If our hashcode is 123456 and we have 4 buckets, 123456 % 4 = 0 so the item goes in the first bucket, Bucket 1.

HashMap

If our hashcode function is good, it should provide an even distribution so all the buckets will be used somewhat equally. In this case, the bucket uses a linked list to store the values.

Linked Buckets

But you can't rely on people to implement good hash functions. People will often write poor hash functions which will result in a non-even distribution. It's also possible that we could just get unlucky with our inputs.

Bad hashmap

The less even this distribution is, the further we're moving from O(1) operations and the closer we're moving towards O(n) operations.

The implementation of Hashmap tries to mitigate this by organising some buckets into trees rather than linked lists if the buckets become too large.

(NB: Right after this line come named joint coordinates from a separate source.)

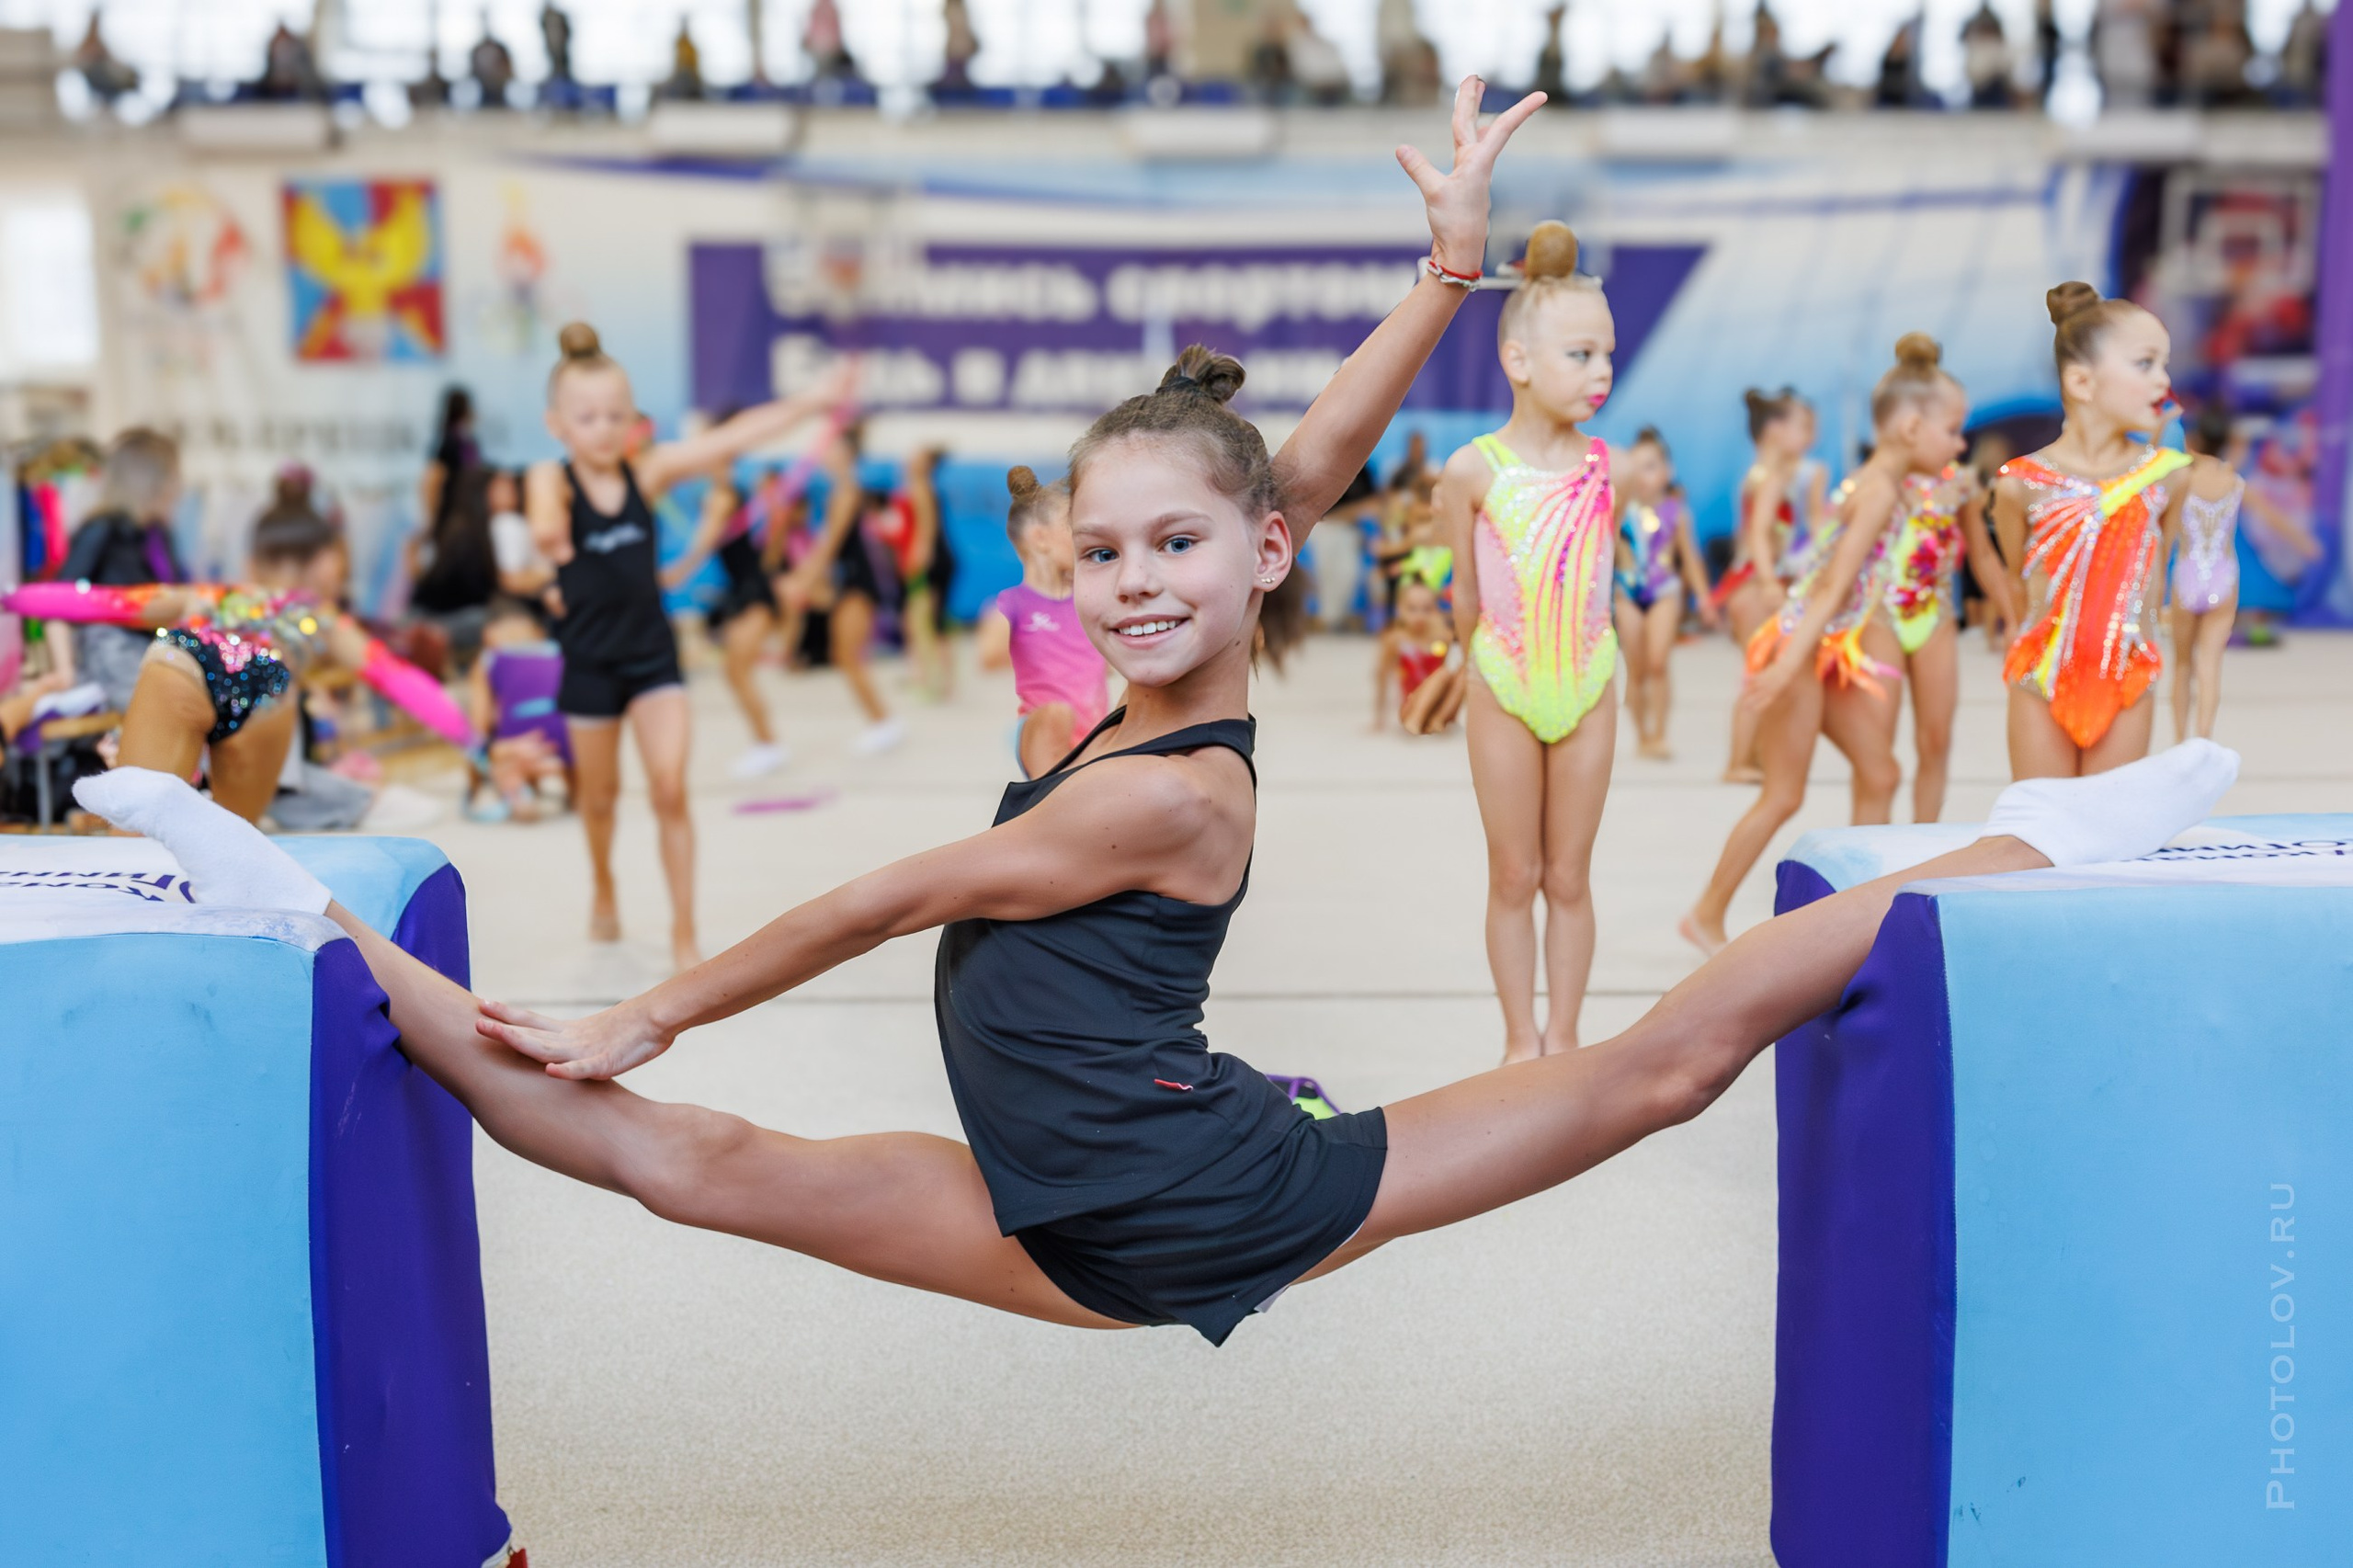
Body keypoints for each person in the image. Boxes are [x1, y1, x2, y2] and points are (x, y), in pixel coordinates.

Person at [78, 84, 2243, 1355]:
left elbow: (912, 876)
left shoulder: (1172, 796)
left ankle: (2070, 833)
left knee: (1666, 1058)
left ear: (1265, 564)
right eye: (1097, 548)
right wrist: (1438, 282)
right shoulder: (1166, 641)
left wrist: (658, 993)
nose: (1126, 577)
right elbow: (1270, 467)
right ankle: (281, 900)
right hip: (1060, 1200)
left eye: (1171, 551)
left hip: (1217, 1189)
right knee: (681, 1170)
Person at [527, 323, 847, 971]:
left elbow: (732, 437)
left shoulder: (650, 473)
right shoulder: (551, 479)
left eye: (616, 413)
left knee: (670, 789)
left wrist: (813, 403)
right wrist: (550, 532)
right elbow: (541, 520)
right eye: (586, 417)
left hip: (652, 659)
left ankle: (682, 930)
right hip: (589, 661)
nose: (604, 427)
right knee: (599, 799)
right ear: (557, 422)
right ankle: (604, 883)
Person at [1681, 335, 1969, 953]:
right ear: (1913, 426)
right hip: (1799, 645)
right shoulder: (1882, 489)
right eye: (1953, 431)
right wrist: (1787, 665)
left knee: (1882, 769)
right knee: (1784, 792)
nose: (1961, 445)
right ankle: (1707, 912)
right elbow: (1833, 586)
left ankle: (1859, 915)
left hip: (1814, 648)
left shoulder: (1871, 479)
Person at [1432, 220, 1619, 1062]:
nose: (1602, 372)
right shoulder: (1472, 471)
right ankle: (1520, 1040)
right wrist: (1453, 665)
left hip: (1588, 682)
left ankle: (1567, 1038)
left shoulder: (1605, 467)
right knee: (1514, 875)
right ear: (1519, 361)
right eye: (1581, 355)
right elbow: (1464, 598)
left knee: (1569, 877)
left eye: (1607, 354)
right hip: (1501, 682)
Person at [11, 500, 473, 824]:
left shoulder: (215, 596)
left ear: (255, 560)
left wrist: (13, 598)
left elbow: (104, 602)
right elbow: (396, 678)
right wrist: (476, 744)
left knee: (151, 835)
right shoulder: (318, 616)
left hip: (188, 671)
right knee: (235, 840)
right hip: (262, 693)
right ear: (326, 560)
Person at [1989, 284, 2192, 779]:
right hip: (2041, 676)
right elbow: (2021, 576)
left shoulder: (2169, 476)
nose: (2163, 383)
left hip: (2125, 677)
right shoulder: (2020, 484)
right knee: (2042, 829)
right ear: (2081, 381)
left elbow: (2155, 567)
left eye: (2165, 365)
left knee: (2108, 839)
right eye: (2145, 364)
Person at [1880, 460, 2012, 822]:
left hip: (1934, 617)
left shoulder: (1961, 482)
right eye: (1950, 430)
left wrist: (2012, 617)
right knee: (1876, 758)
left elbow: (1983, 554)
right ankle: (1870, 845)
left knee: (1935, 740)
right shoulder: (1880, 477)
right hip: (1880, 620)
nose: (1958, 444)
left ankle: (1922, 832)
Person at [973, 467, 1109, 779]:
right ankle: (1051, 797)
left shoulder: (1087, 601)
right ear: (1040, 539)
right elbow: (989, 655)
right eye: (1073, 529)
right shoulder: (1011, 605)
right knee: (1057, 715)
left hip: (1092, 730)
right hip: (1041, 726)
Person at [1716, 387, 1821, 783]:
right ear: (1775, 430)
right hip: (1757, 584)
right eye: (1803, 427)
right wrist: (1767, 580)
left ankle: (1753, 756)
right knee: (1757, 674)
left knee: (1761, 672)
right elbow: (1759, 534)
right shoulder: (1772, 477)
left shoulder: (1760, 473)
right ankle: (1738, 761)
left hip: (1752, 580)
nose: (1810, 437)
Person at [781, 428, 905, 755]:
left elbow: (828, 545)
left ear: (847, 453)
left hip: (858, 583)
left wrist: (802, 581)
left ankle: (883, 723)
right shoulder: (838, 492)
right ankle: (881, 721)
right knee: (844, 654)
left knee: (849, 655)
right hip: (848, 581)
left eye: (829, 449)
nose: (823, 455)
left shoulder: (848, 492)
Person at [54, 428, 188, 711]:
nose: (179, 486)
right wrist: (65, 673)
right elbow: (56, 603)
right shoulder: (102, 530)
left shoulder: (157, 535)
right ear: (153, 481)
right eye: (173, 476)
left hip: (152, 654)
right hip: (112, 659)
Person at [1611, 428, 1711, 761]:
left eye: (1651, 466)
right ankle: (1642, 735)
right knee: (1636, 668)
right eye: (1635, 466)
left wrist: (1705, 598)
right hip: (1627, 592)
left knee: (1658, 663)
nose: (1643, 475)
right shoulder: (1617, 511)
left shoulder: (1676, 512)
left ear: (1667, 471)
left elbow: (1692, 558)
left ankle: (1660, 734)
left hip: (1664, 589)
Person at [2167, 403, 2246, 742]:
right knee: (2210, 665)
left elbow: (2168, 535)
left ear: (2195, 439)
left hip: (2187, 575)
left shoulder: (2183, 480)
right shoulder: (2235, 481)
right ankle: (2204, 738)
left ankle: (2181, 740)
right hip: (2223, 576)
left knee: (2183, 665)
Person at [465, 597, 571, 823]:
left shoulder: (488, 659)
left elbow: (478, 727)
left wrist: (475, 777)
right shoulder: (559, 652)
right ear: (537, 631)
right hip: (566, 740)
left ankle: (519, 792)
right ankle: (575, 790)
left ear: (488, 634)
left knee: (489, 749)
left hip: (519, 742)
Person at [1373, 576, 1459, 733]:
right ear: (1400, 609)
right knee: (1443, 674)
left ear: (1435, 611)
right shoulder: (1396, 640)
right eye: (1412, 609)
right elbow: (1381, 676)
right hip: (1410, 708)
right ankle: (1417, 719)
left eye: (1427, 609)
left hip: (1440, 709)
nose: (1419, 615)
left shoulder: (1442, 636)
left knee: (1463, 670)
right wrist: (1379, 719)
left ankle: (1438, 719)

This is what TREEIFY_THRESHOLD = 8 is for. If a bucket contains more than eight items, it should become a tree.

Tree Bucket

This tree is a Red-Black tree. It is first sorted by hash code. If the hash codes are the same, it uses the compareTo method of Comparable if the objects implement that interface, else the identity hash code.

If entries are removed from the map, the number of entries in the bucket might reduce such that this tree structure is no longer necessary. That's what the UNTREEIFY_THRESHOLD = 6 is for. If the number of elements in a bucket drops below six, we might as well go back to using a linked list.

Finally, there is the MIN_TREEIFY_CAPACITY = 64.

When a hash map grows in size, it automatically resizes itself to have more buckets. If we have a small hash map, the likelihood of us getting very full buckets is quite high, because we don't have that many different buckets to put stuff into. It's much better to have a bigger hash map, with more buckets that are less full. This constant basically says not to start making buckets into trees if our hash map is very small - it should resize to be larger first instead.


To answer your question about the performance gain, these optimisations were added to improve the worst case. I'm only speculating but you would probably only see a noticeable performance improvement because of these optimisations if your hashCode function was not very good.